#### Excerpted text:
>>>>
Cameron Kelsall: Isn’t it ironic, David, that we’re the ones tasked with reviewing Jagged Little Pill, the new musical employing songs from Alanis Morissette’s landmark album of the same name? Don’t you think? Even though we’re some years apart in age, I’d venture to say neither of us is the target demographic for this show.

David Fox: How you know you’re old: I had (embarrassing admission) never heard of Jagged Little Pill. I just assumed it was something the young’uns all knew. Don’t worry, I’ve now done my homework — but in the process, I learned that it’s not a kids’ thing at all; it’s now nearly 25 years old, iconic for people who are now 40-plus… which is pretty much what I was when the Morissette album came out. Oh, dear. Anyway, now — thanks to Spotify, Wikipedia, and Google — I’m totally au courant with… 1995.
<<<<
#### Information provided:
>>>>
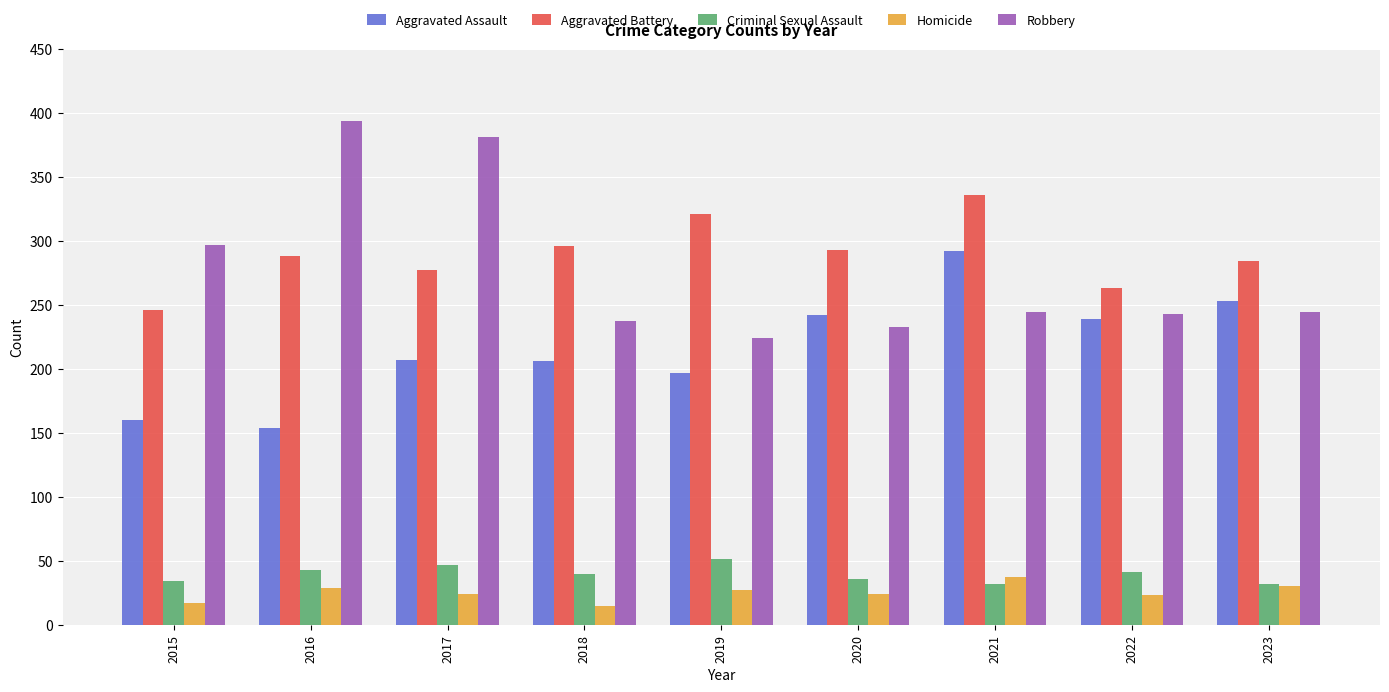

What is the difference between the Aggravated Assault values at 2016 and 2015?

6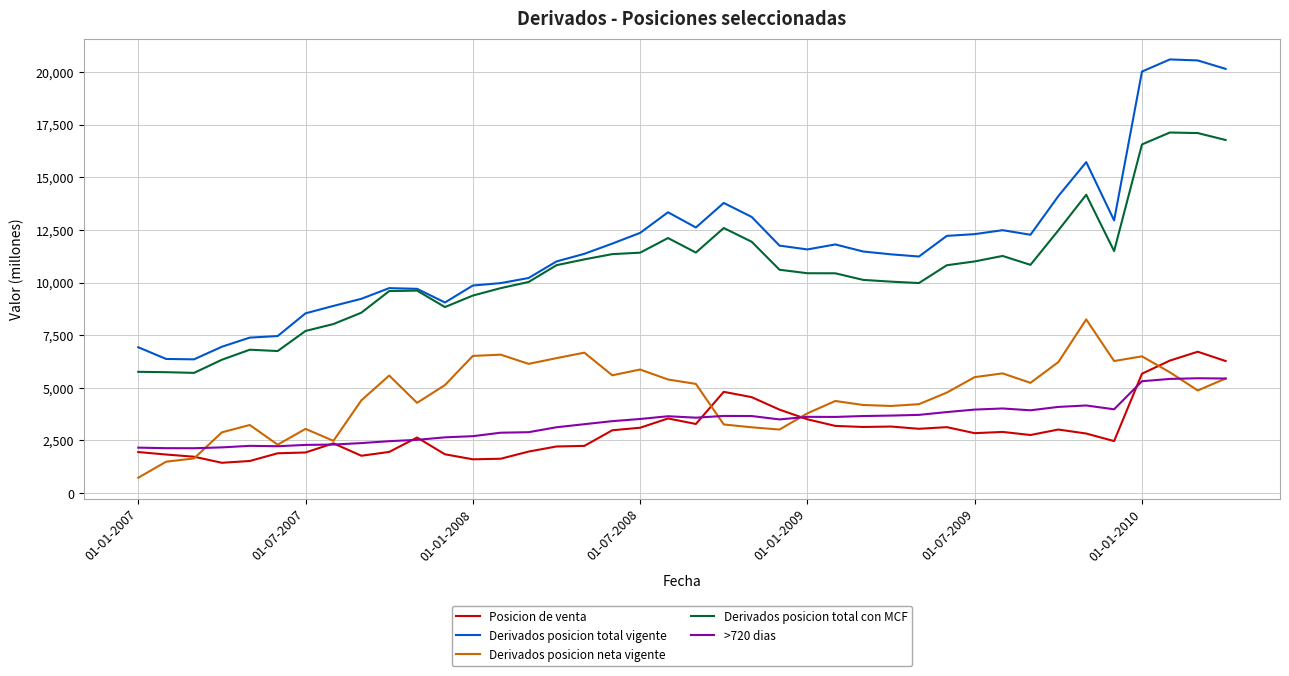

True or false: >720 dias and Derivados posicion total con MCF intersect in this chart.

False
<<<<
#### What you need to do:
1 > Repeat the portion of the Jagged Little Pill review between "David Fox: How" and "courant with… 1995.", inclusive.
2 > According to the Jagged Little Pill review, about how old is the album now?
3 > Pick up the Jagged Little Pill review after its final sentence and keep the conversation going.

#### Responses per task:
1 >
David Fox: How you know you’re old: I had (embarrassing admission) never heard of Jagged Little Pill. I just assumed it was something the young’uns all knew. Don’t worry, I’ve now done my homework — but in the process, I learned that it’s not a kids’ thing at all; it’s now nearly 25 years old, iconic for people who are now 40-plus… which is pretty much what I was when the Morissette album came out. Oh, dear. Anyway, now — thanks to Spotify, Wikipedia, and Google — I’m totally au courant with… 1995.

2 > Nearly 25 years old.

3 >
CK: I was seven years old when JLP came out, so it largely passed me by in the moment. My knowledge of it from that period is mostly refracted through my Gen X brother and his MTV-watching friends, many of whom could quote the lyrics to “You Oughta Know” or “Hand in My Pocket” at the drop of a hat. I’m too young to be nostalgic for that time. When I finally got around to listening, I found it skillful and well produced. There’s no denying Morissette’s idiosyncratic appeal as a singer-songwriter, and there’s something refreshingly raw and personal about the music on a whole.

DF: When I listened to JLP — start to finish, without stopping — I was immediately won over. Yes, today some of it comes across like a period piece. But the distinctiveness and imagination remain genuinely fresh. I love Morisette’s voice in both senses — as a remarkable musical instrument, but also a social commentator, at once wry, angry, and funny. But — I couldn’t imagine how the album could possibly become a musical, assigning songs that so clearly belonged to this unique artist to a cast of singer/actors. Having seen the show, I still can’t.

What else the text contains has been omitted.